Advances in machine learning research drive progress in real-world applications. To ensure this progress, it is important to understand the potential pitfalls on the way from a novel method's success on academic benchmarks to its practical deployment. In this work, we analyze existing tabular benchmarks and find two common characteristics of tabular data in typical industrial applications that are underrepresented in the datasets usually used for evaluation in the literature. First, in real-world deployment scenarios, distribution of data often changes over time. To account for this distribution drift, time-based train/test splits should be used in evaluation. However, popular tabular datasets often lack timestamp metadata to enable such evaluation. Second, a considerable portion of datasets in production settings stem from extensive data acquisition and feature engineering pipelines. This can have an impact on the absolute and relative number of predictive, uninformative, and correlated features compared to academic datasets. In this work, we aim to understand how recent research advances in tabular deep learning transfer to these underrepresented conditions. To this end, we introduce TabReD -- a collection of eight industry-grade tabular datasets. We reassess a large number of tabular ML models and techniques on TabReD. We demonstrate that evaluation on time-based data splits leads to different methods ranking, compared to evaluation on random splits, which are common in current benchmarks. Furthermore, simple MLP-like architectures and GBDT show the best results on the TabReD datasets, while other methods are less effective in the new setting.
Paper Structure (25 sections, 4 figures, 5 tables)

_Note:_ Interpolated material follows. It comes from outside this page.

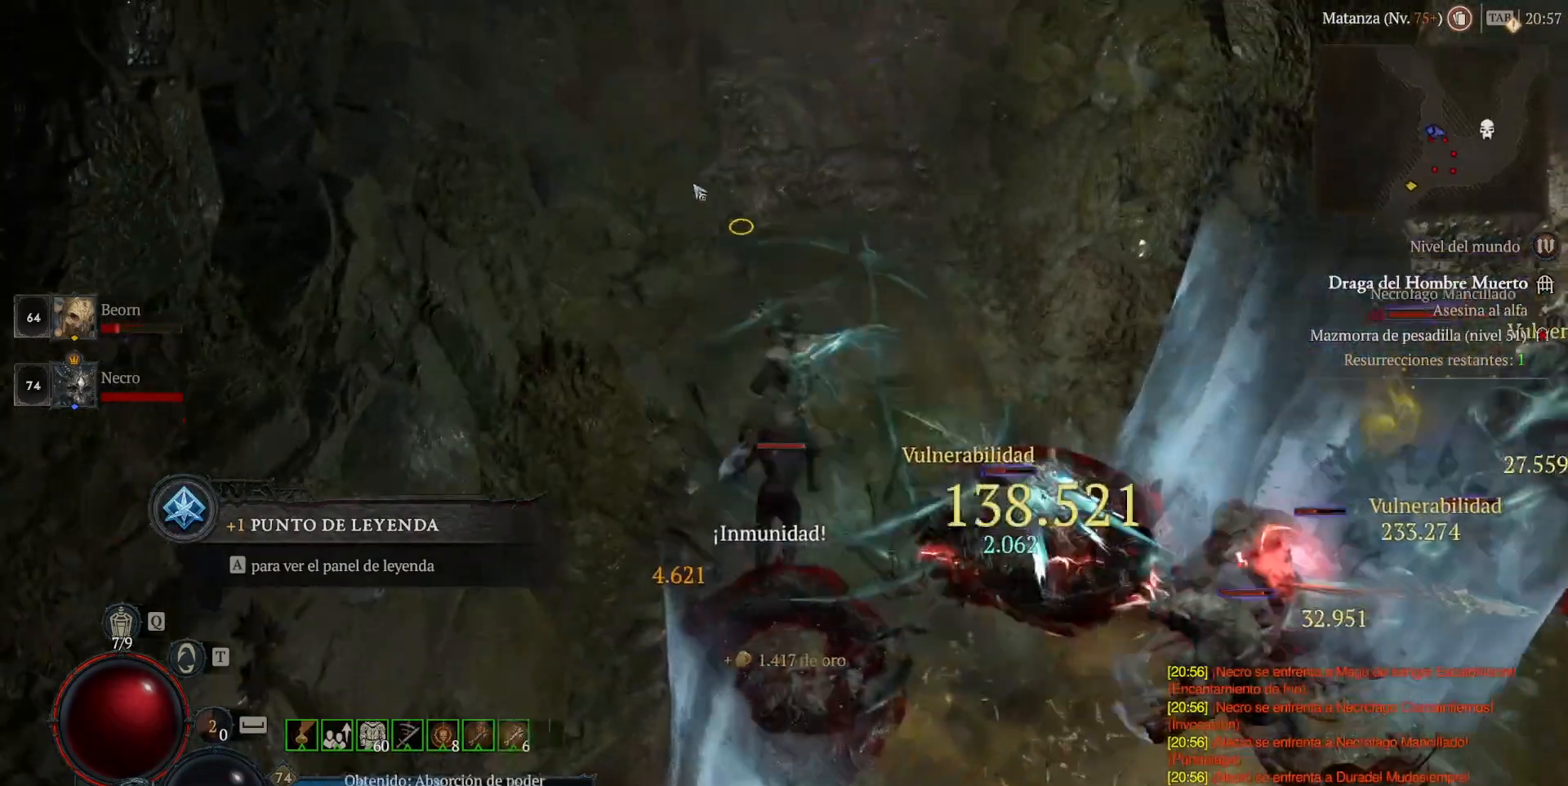
{"keys": ["shift"], "mouse": [], "events": [[120, "mouse_left", "up"], [120, "mouse_mb4", "up"], [160, "shift", "down"], [280, "mouse_mb5", "down"], [280, "mouse_right", "down"], [400, "mouse_mb5", "up"], [400, "mouse_right", "up"]]}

This paper contains 25 sections, 4 figures, 5 tables.

Figures (4)

  • Figure 1: Comparison of tabular DL algorithmic improvements on TabReD and on a popular benchmark. We plot average relative percentage improvement over the MLP baseline on both benchmarks. Ensembling and Numerical Embeddings successfully transfer to TabReD. However, success of retrieval-based models and improved training methods does not translate to the proposed setting.
  • Figure 2: Comparison of performance on out-of-time and random in-domain test sets. The first row contains regression datasets, the metric is RMSE (lower is better). The second row contains binary classification datasets, the metric is AUC-ROC (higher is better). We can see the change in relative ranks and performance difference in addition to the overall performance drop. In particular, XGBoost lead decreases when comparing performance on task-appropriate time-shifted test sets.
  • Figure 3: Relationship between distribution shift and performance on a subset of TabReD datasets. We use std in ensemble of MLP predictions as a proxy for the distribution shift. On the right side, we show errors (MAE for regression and error rate for binary classification)
  • Figure 4: Feature correlations and importance via mutual information with target. On the left are datasets from tabr, on the right are TabReD datasets. Datasets on the right are clearly more complex in terms of number of features and their correlation and importance patterns. The only comparably complex dataset on the left is Microsoft.